##### MATERIALS PROVIDED #####
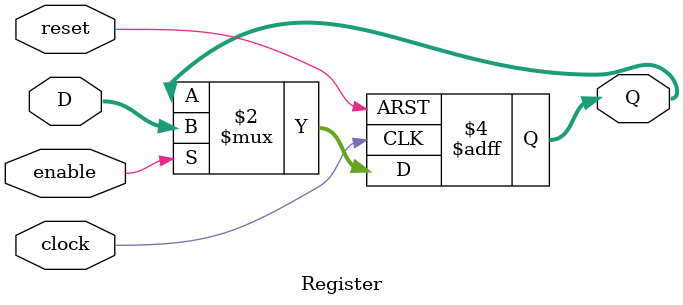
<source format=v>
`timescale 1ns / 1ps
module Register #(parameter n = 128) (output reg [n-1:0] Q, input [n-1:0] D, input enable, clock, reset);
	always @(posedge clock, posedge reset) begin
		if (reset)
			Q <= 128'd0;
		else if (enable)
			Q <= D;
	end
endmodule

</source>
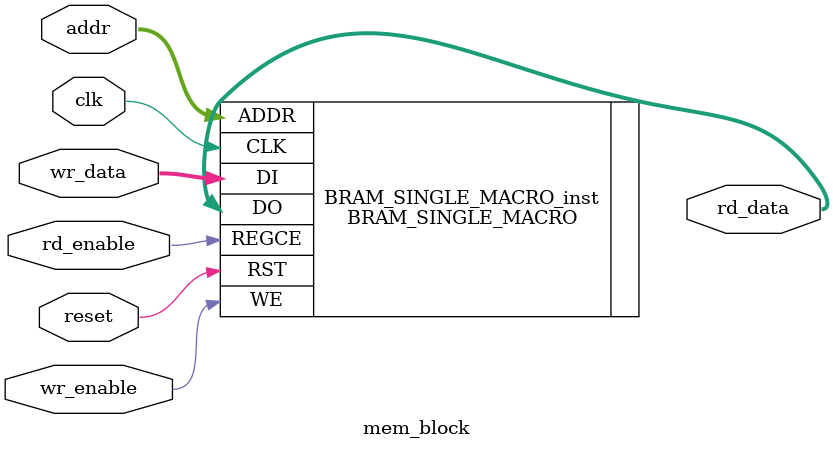
<source format=v>
module mem_block
  #(
    parameter DATA_WIDTH = 8,
    parameter ADDR_WIDTH = 16
    )
  (
   input clk,
   input reset,
   input rd_enable,
   input wr_enable,
   output [DATA_WIDTH-1:0] rd_data,
   input [DATA_WIDTH-1:0] wr_data,
   input [ADDR_WIDTH-1:0] addr
   );

  // For now, this will just instantiate the Xilinx primitive

   BRAM_SINGLE_MACRO
     #(
       .BRAM_SIZE("36Kb"),
       .DEVICE("7SERIES"),
       .DO_REG(0),
       .INIT({DATA_WIDTH{1'b0}}),
       .INIT_FILE("NONE"),
       .WRITE_WIDTH(DATA_WIDTH),
       .READ_WIDTH(DATA_WIDTH),
       .SRVAL({DATA_WIDTH{1'b0}}),
       .WRITE_MODE("WRITE_FIRST")
              ) BRAM_SINGLE_MACRO_inst (
                                        .DO(rd_data),
                                        .ADDR(addr),
                                        .CLK(clk),
                                        .DI(wr_data),
                                        .DO(rd_data),
                                        .REGCE(rd_enable),
                                        .RST(reset),
                                        .WE(wr_enable)
                                        );

endmodule // mem_block

</source>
#####
GOAL OF THE EXERCISE —
Within the data above, pick out all lines holding the word "clock".

EXERCISE RESULT —
module Register #(parameter n = 128) (output reg [n-1:0] Q, input [n-1:0] D, input enable, clock, reset);
	always @(posedge clock, posedge reset) begin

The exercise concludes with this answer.